朝晴れエッセー

オレオレ・4月19日

「オレオレ」

詐欺ではありません。最近息子が意識して連発している一人称である。学校では一人称を略して会話をしていたようだが、家庭ではもっぱら、幼い頃からの呼び名で自身を呼んでいた。

しかし、20歳を過ぎて自身のことを愛称で呼ぶのはさすがにマズイと思い始めたらしく、事あるごとに必要以上に「オレオレ」と連呼する。

抵抗があるのは一目で分かる。照れを隠して無理をしている様子がおかしくて私もつい、意地悪を言ってしまう。

「オレって誰?」

まだ練習中なのは「オレ」だけなので、職場では「自分は」という言い方をしているらしい。
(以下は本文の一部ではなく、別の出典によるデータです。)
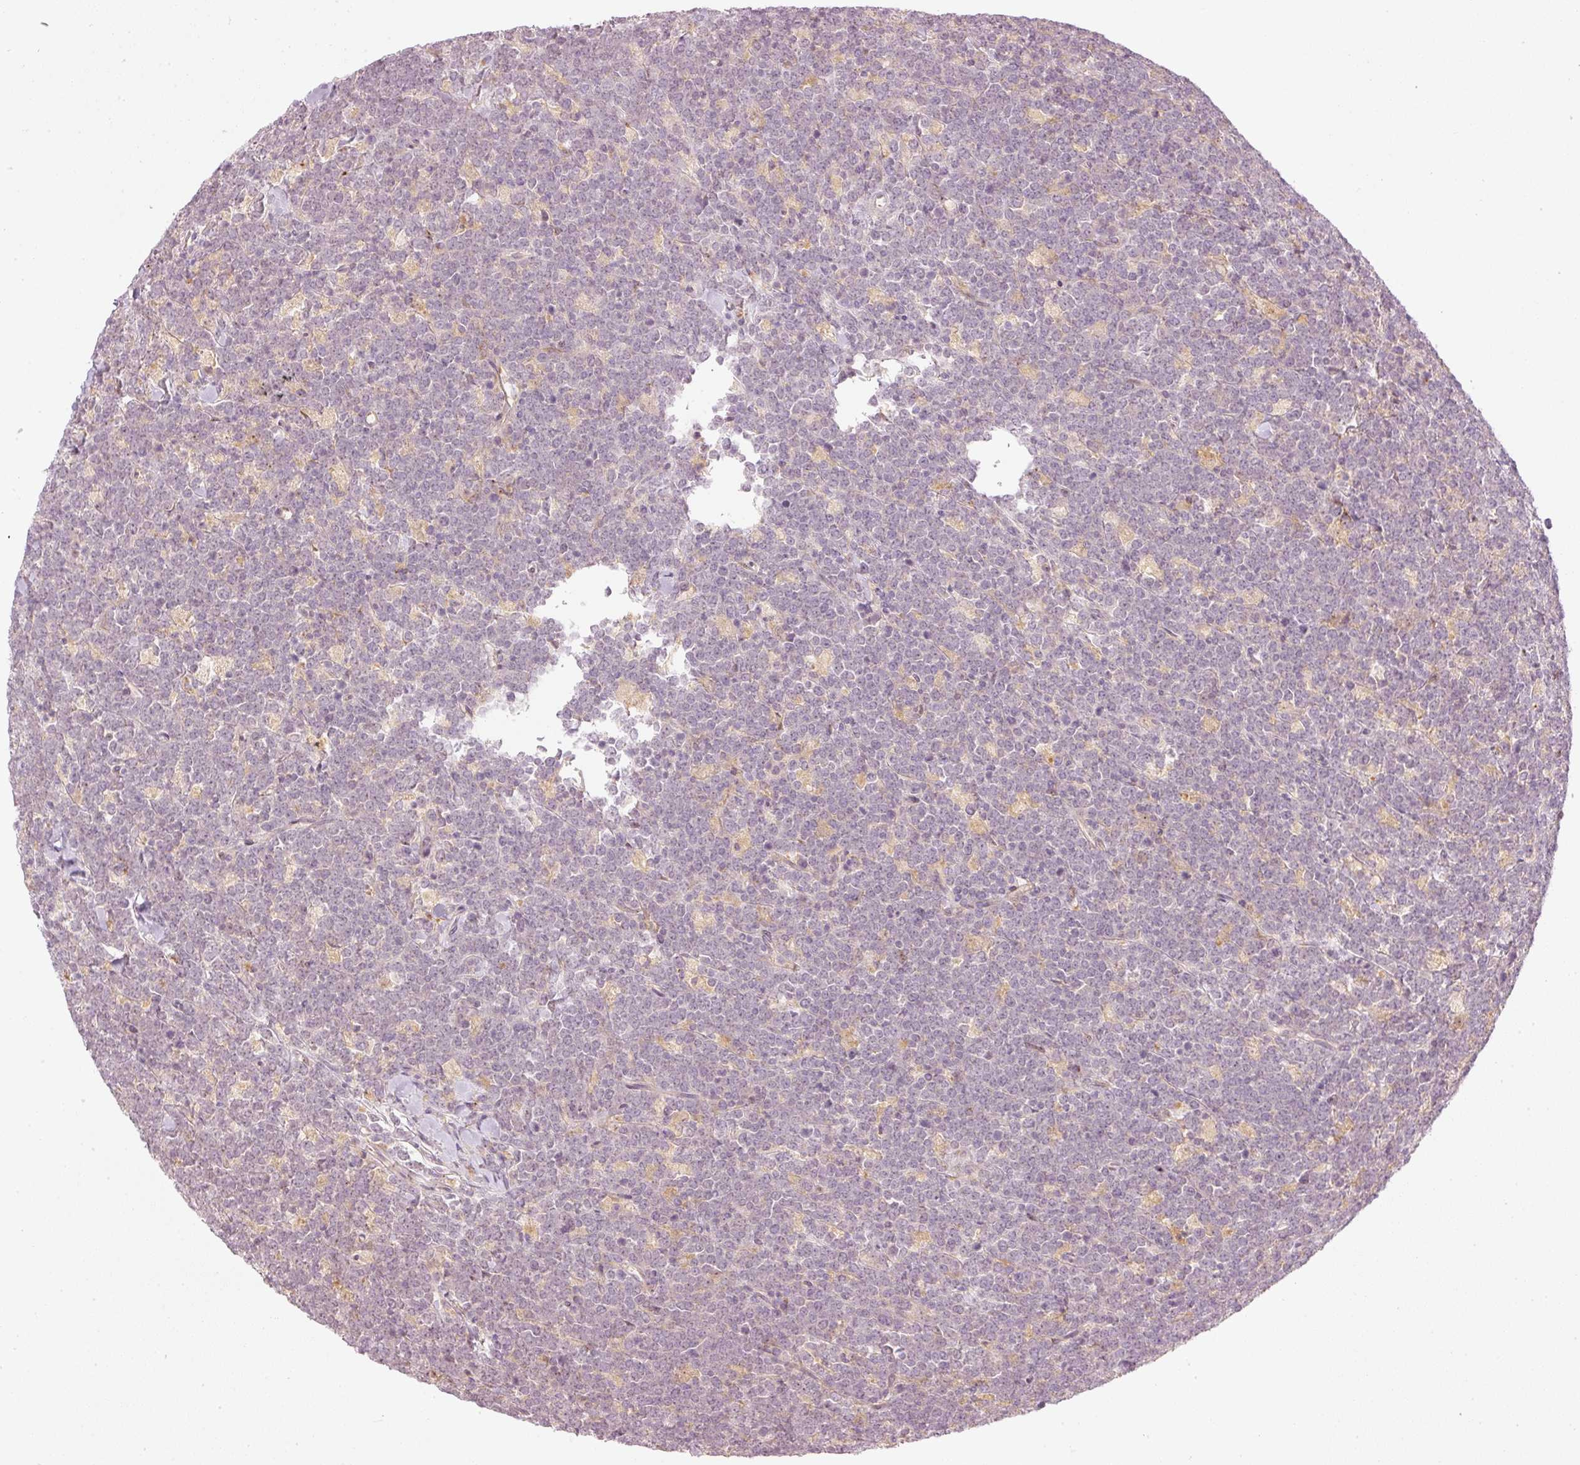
{"staining": {"intensity": "negative", "quantity": "none", "location": "none"}, "tissue": "lymphoma", "cell_type": "Tumor cells", "image_type": "cancer", "snomed": [{"axis": "morphology", "description": "Malignant lymphoma, non-Hodgkin's type, High grade"}, {"axis": "topography", "description": "Small intestine"}], "caption": "An IHC micrograph of malignant lymphoma, non-Hodgkin's type (high-grade) is shown. There is no staining in tumor cells of malignant lymphoma, non-Hodgkin's type (high-grade). (DAB (3,3'-diaminobenzidine) immunohistochemistry visualized using brightfield microscopy, high magnification).", "gene": "VCAM1", "patient": {"sex": "male", "age": 8}}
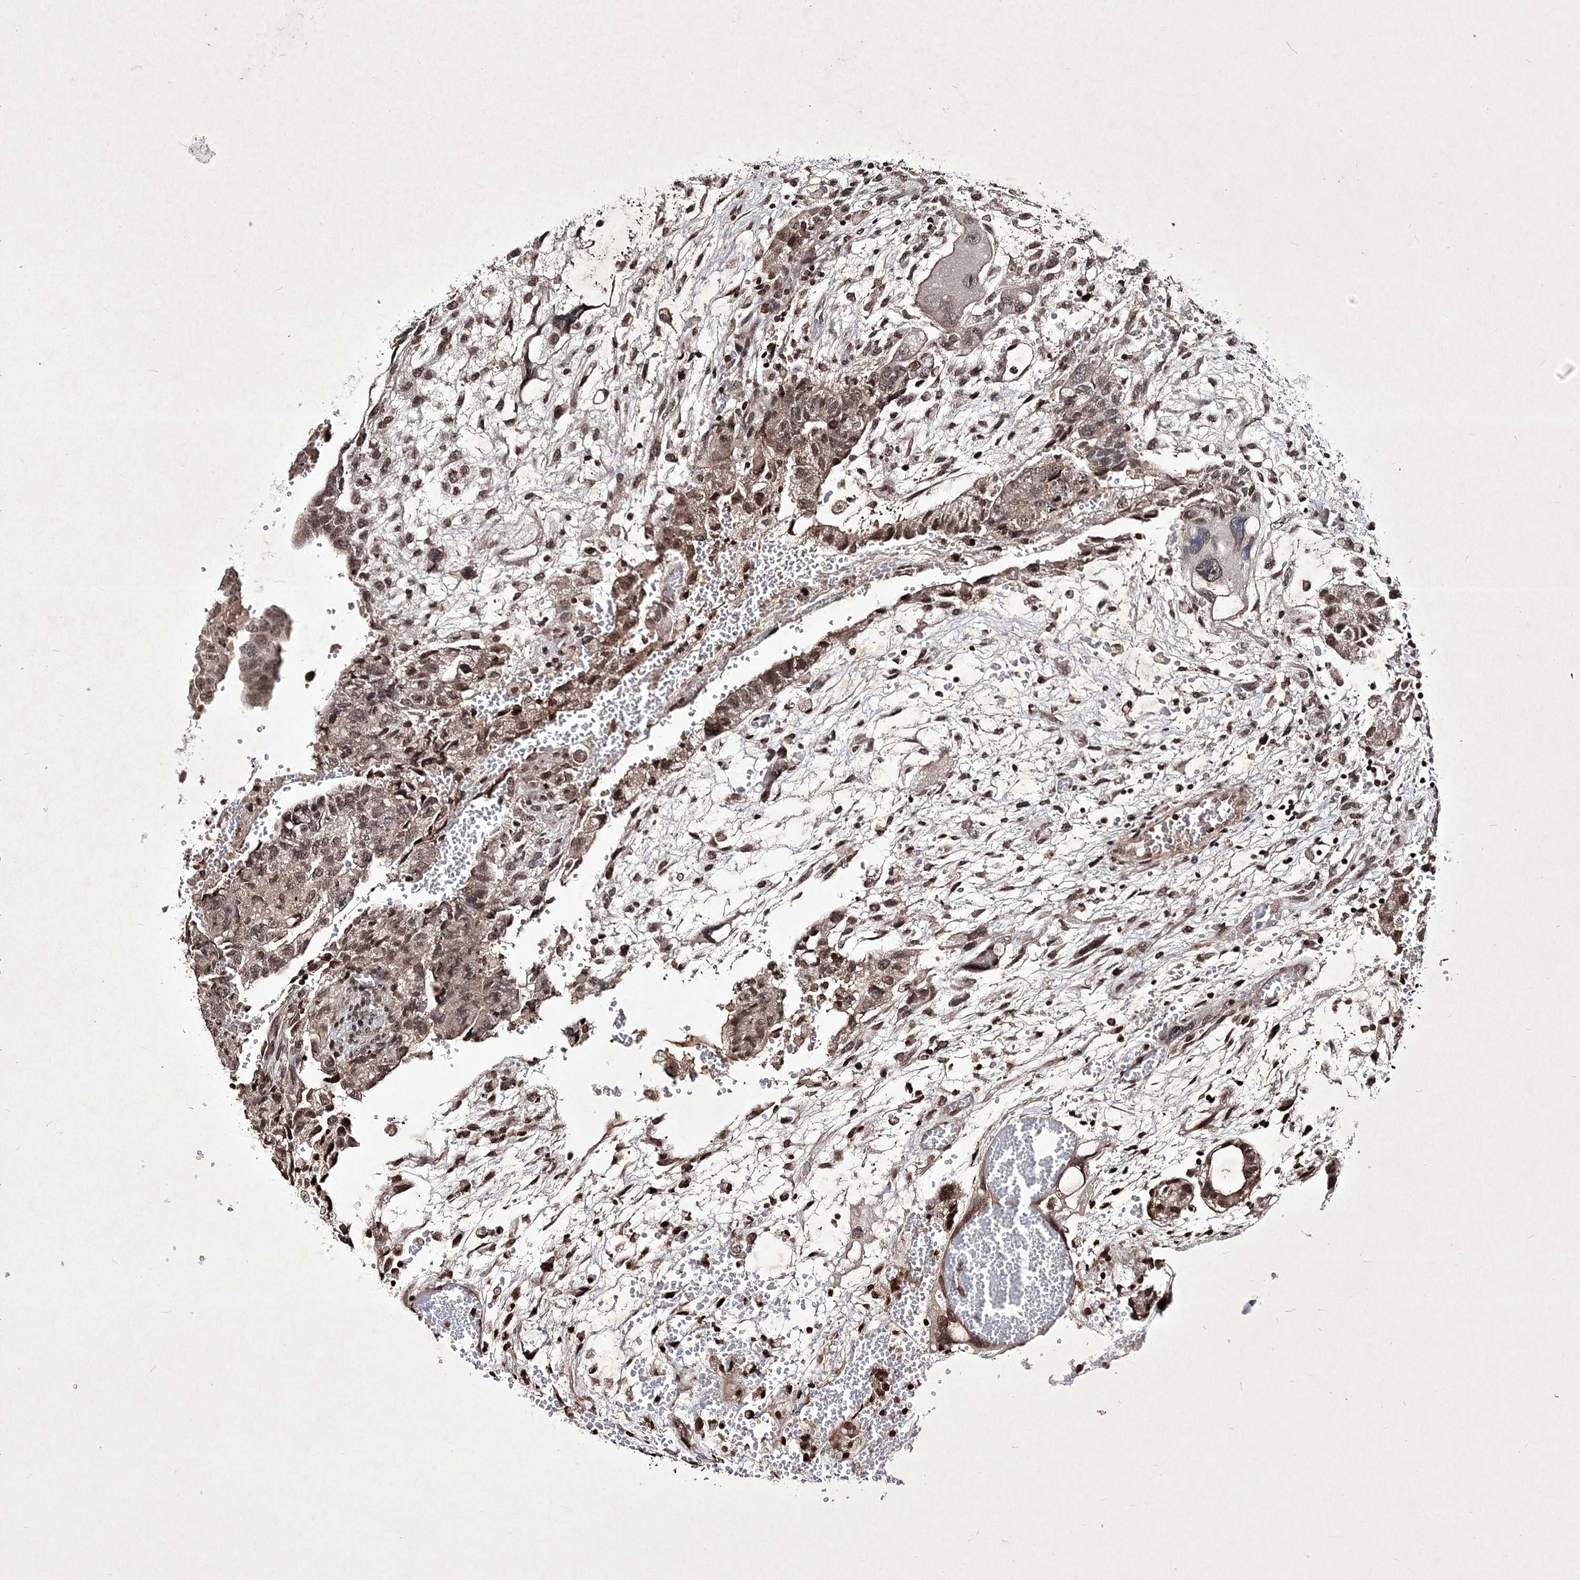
{"staining": {"intensity": "moderate", "quantity": ">75%", "location": "nuclear"}, "tissue": "testis cancer", "cell_type": "Tumor cells", "image_type": "cancer", "snomed": [{"axis": "morphology", "description": "Carcinoma, Embryonal, NOS"}, {"axis": "topography", "description": "Testis"}], "caption": "Testis cancer (embryonal carcinoma) was stained to show a protein in brown. There is medium levels of moderate nuclear staining in approximately >75% of tumor cells. The protein of interest is stained brown, and the nuclei are stained in blue (DAB (3,3'-diaminobenzidine) IHC with brightfield microscopy, high magnification).", "gene": "SOWAHB", "patient": {"sex": "male", "age": 36}}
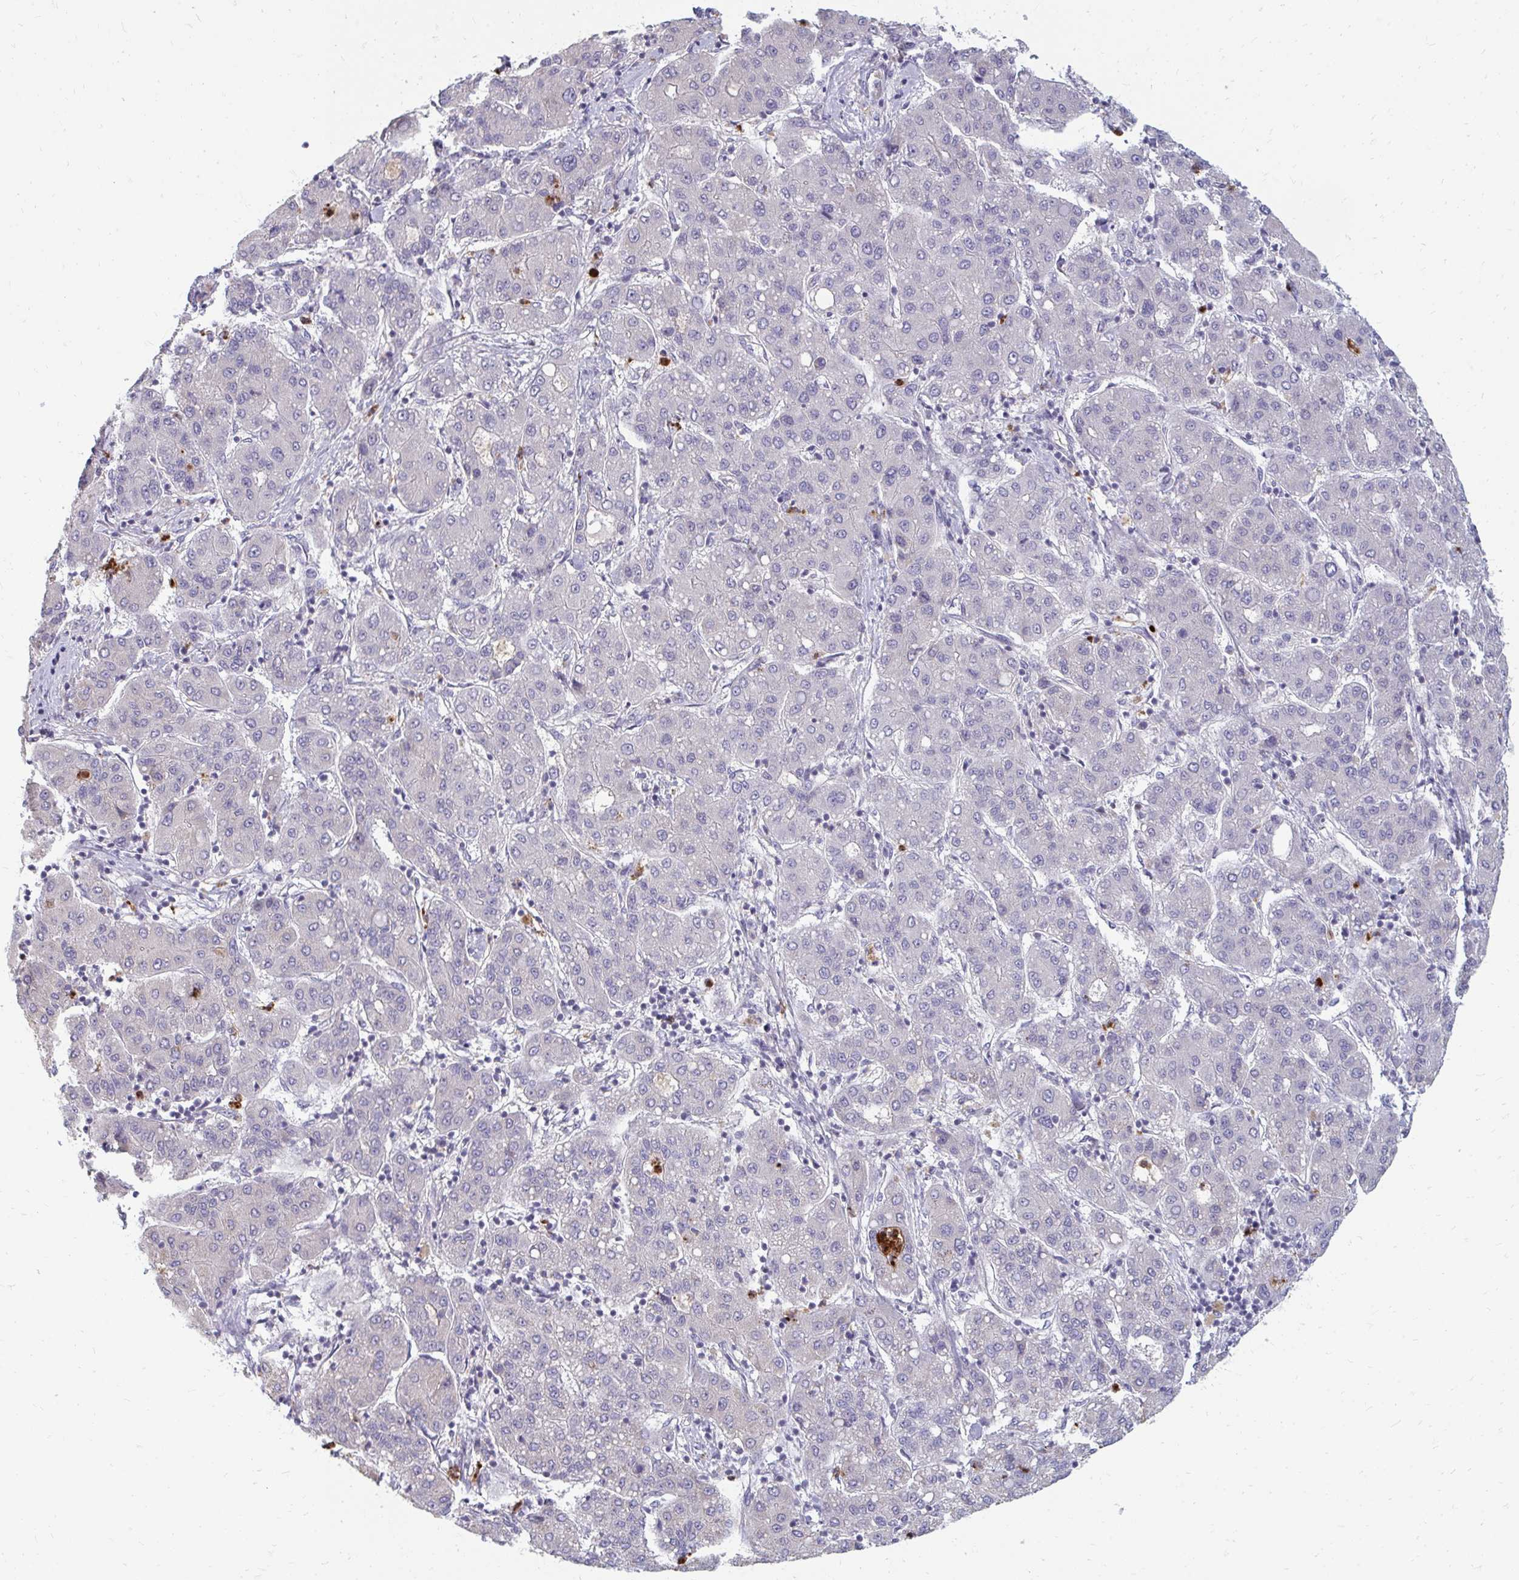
{"staining": {"intensity": "negative", "quantity": "none", "location": "none"}, "tissue": "liver cancer", "cell_type": "Tumor cells", "image_type": "cancer", "snomed": [{"axis": "morphology", "description": "Carcinoma, Hepatocellular, NOS"}, {"axis": "topography", "description": "Liver"}], "caption": "Tumor cells are negative for protein expression in human liver cancer (hepatocellular carcinoma).", "gene": "RAB33A", "patient": {"sex": "male", "age": 65}}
次は「僕は」の練習を始めなければならないだろう。

大人になってこんなくだらない苦労をさせるのだったら、小さい頃から呼び名を改めさせておけばよかったのだが、名前で呼んでいる方がかわいかったのでそのままにしてしまったのがいけなかった。

姉の方はいつの間にか何気なく「私」と言えるようになっていたが、妹はいまだに名前のままの一人称を使っている。いつか「私」という呼び名の練習を始めたときには、意地悪な母親に「私って誰?」と聞かれることだろう。

そして今もまた「オレの弁当は?」と無理して発音している息子に聞くのである。